Rationale, aims and objectives  Evidence suggests that educational outreach (‘academic detailing’) improves evidence-based prescribing. We evaluated the impact of an academic detailing programme intended to increase new statin prescriptions.

Methods  In a 2 × 2 factorial design we evaluated the effect of an academic detailing programme with/without telephonic care management for patients. Eligible patients were continuously enrolled Medicaid members at high risk for cardiovascular disease utilization who were not receiving statin medication in the 18 months prior to the intervention. All primary care prescribers assigned to these patients were randomized by clinic to academic detailing. Two trained nurses provided the detailing to prescribers, including specific discussion about the use of statins in this high-risk patient population. Nurses left the prescribers with a summary of clinical practice guidelines, a one-page detailing sheet and a list of patients under the care of the prescriber who were candidates for statins. The primary outcome was the incidence of a new statin prescription claim during the 6-month intervention period and the subsequent 6 months. Logistic regression models were used to estimate main effects of the interventions and to adjust for potential confounding variables in the study.

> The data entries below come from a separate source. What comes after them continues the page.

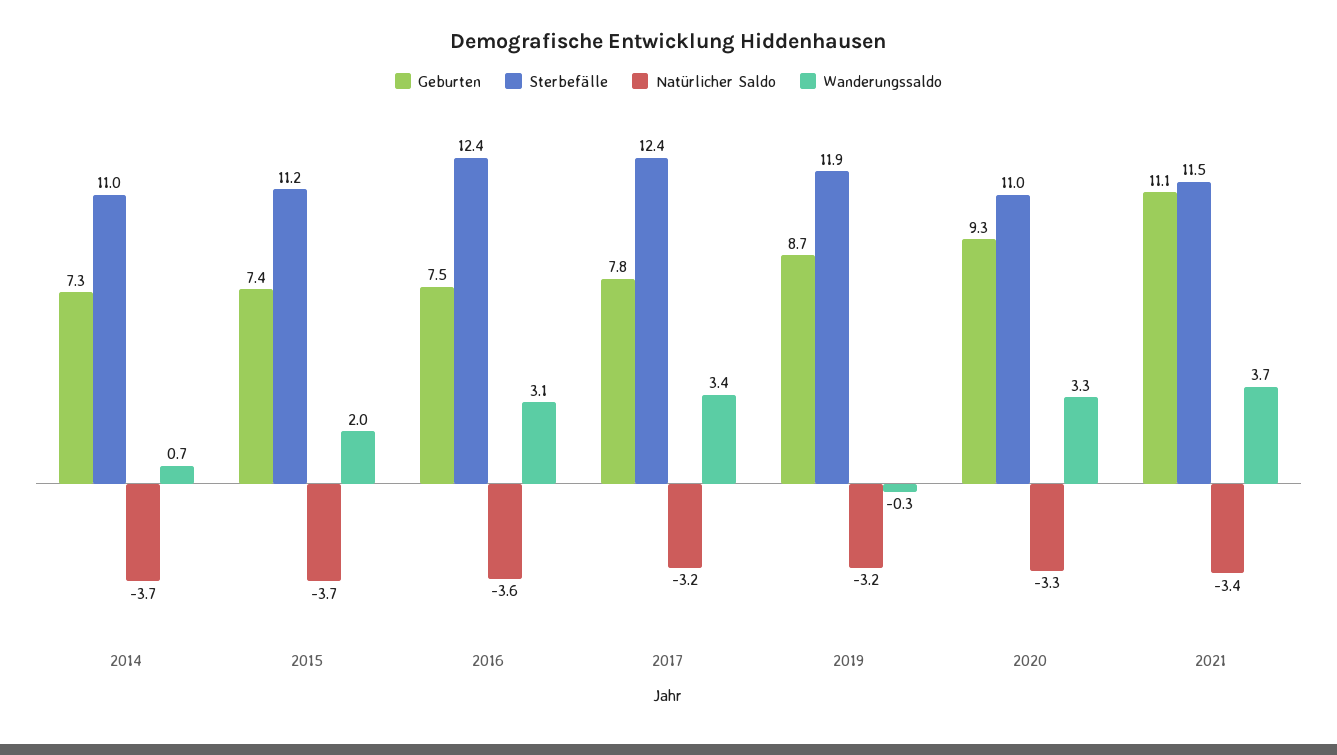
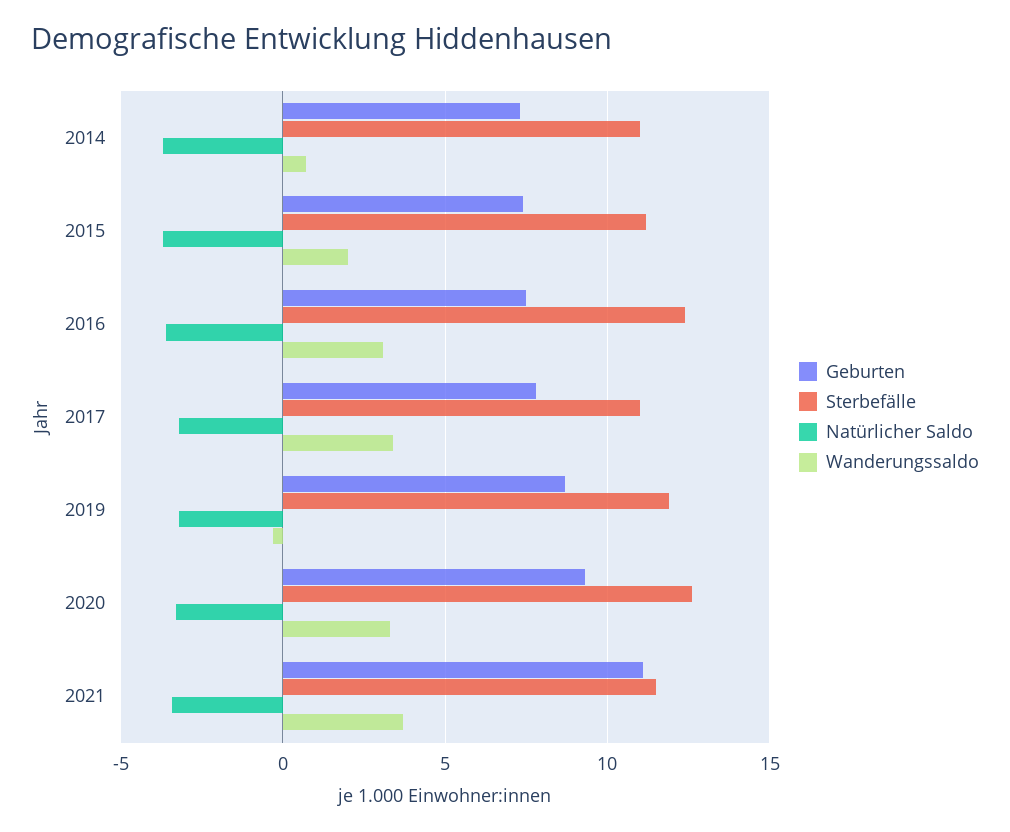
Sterbefälle, 2017: 12.4 -> 11
Sterbefälle, 2020: 11 -> 12.5

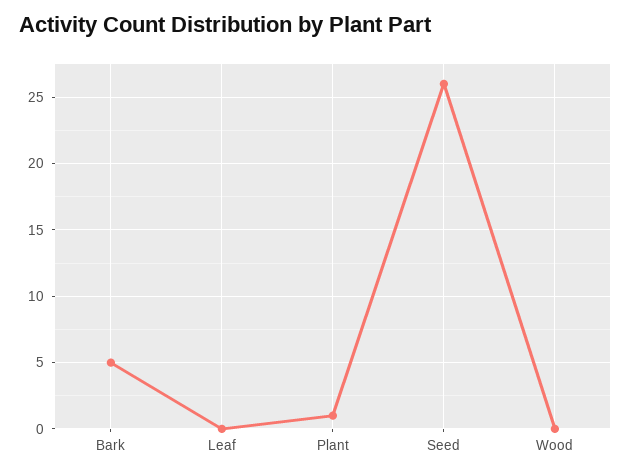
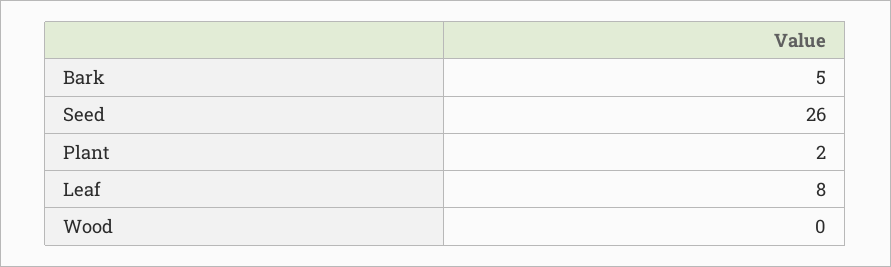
Leaf: 0 -> 8
Plant: 1 -> 2

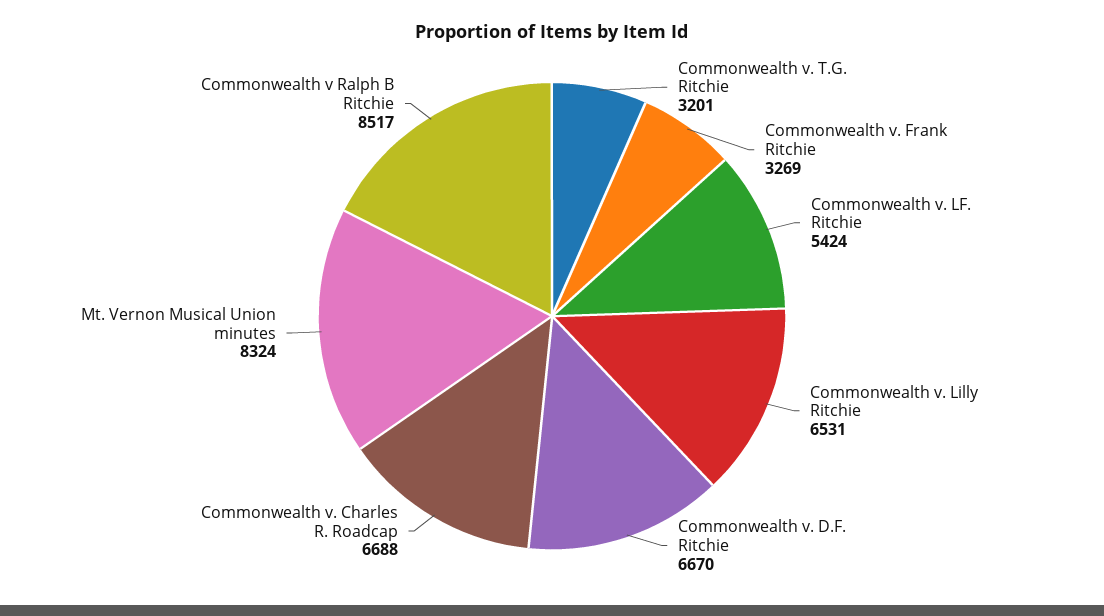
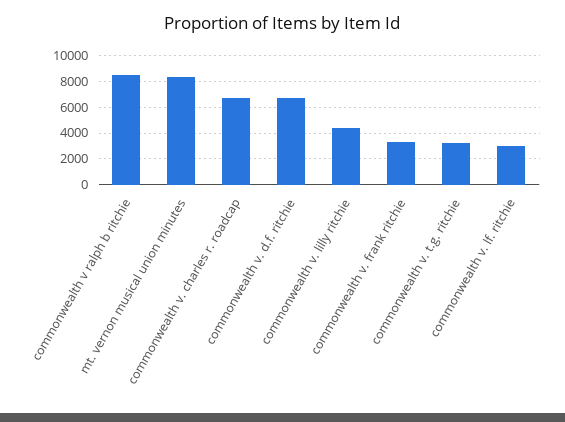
Commonwealth v. LF. Ritchie: 5424 -> 3000
Commonwealth v. Lilly Ritchie: 6531 -> 4500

Results  Forty-eight clinics were randomized, effectively randomizing a total of 284 patients and 128 prescribers. Among the 284 patients, 46 (16%) received a new statin claim during the evaluation period. Controlling for significant bivariate associations, the academic detailing intervention had no significant effect on new statin prescriptions compared with the control group (odds ratio = 0.8, 95% confidence interval: 0.4–1.6, P = 0.5).

Conclusion  Among this Medicaid population at high risk for cardiovascular events, an academic detailing programme to increase statin prescriptions was not effective. To assist others to learn from our failed effort, we identify and discuss critical elements in the design and implementation of the programme that could account for these results.